Actually, though, it was Led Zeppelin guitarist Jimmy Page’s idea to use the image, which is based on a renowned photo by Sam Shere taken at the site of the explosion. Hardie — who had previously designed only one other album cover (for Jeff Beck’s 1968 debut, “Truth”) — had presented another concept, depicting a zeppelin in the sky, but it was flatly rejected.

“It was just literally put to one side,” says Hardie, “and Jimmy Page said, ‘No, here’s what I want.’ And he opened a book to show me the photograph.”

All of this negotiation was going down as Led Zeppelin was about to play a big gig at the Marquee Club in London that night. “It was their first night at the club,” says Hardie. “[Lead singer] Robert Plant was coming back to the office, which was 100 yards away from the club, and saying, ‘Hey, the queue is getting bigger and bigger and bigger,’ so that was quite exciting.”

The British artist had to come up with a clever way to replicate Shere’s photo without actually using it or infringing on the copyright. Turning it into what is ostensibly an illustration, he altered it sufficiently.

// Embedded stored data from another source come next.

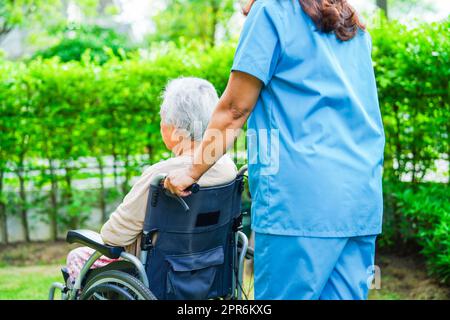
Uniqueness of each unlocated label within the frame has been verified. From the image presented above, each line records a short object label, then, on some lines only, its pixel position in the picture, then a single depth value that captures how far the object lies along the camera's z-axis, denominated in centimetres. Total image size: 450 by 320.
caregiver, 195
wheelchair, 250
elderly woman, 259
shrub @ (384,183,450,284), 401
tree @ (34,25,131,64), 1364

Hardie’s original idea would end up being used as a small logo on the back cover of both “Led Zeppelin” and “Led Zeppelin II,” which came out in October 1969. He later contributed to the band’s artwork for “Presence” and “The Song Remains the Same,” both released in 1976, while also doing the cover designs for Pink Floyd’s “The Dark Side of the Moon” (1973) and “Wish You Were Here” (1975).
“We were already in the world of Andy Warhol and a lot of other American pop artists using existing images to do things,” says Hardie, who used a Rapidograph pen for his ink rendering. “That was in the air at that time.”

But despite creating all of that vintage album art, Hardie is no vinyl junkie. “One of the strange things about my life is that I never had anything to play records on,” he says.

Nor did Hardie imagine — with those first pen strokes of the cover he was paid about $76 for — that Led Zeppelin would get a whole lotta love: “Everyone was terribly excited and told me they were gonna be very important, but I didn’t know that. I didn’t know enough about music.”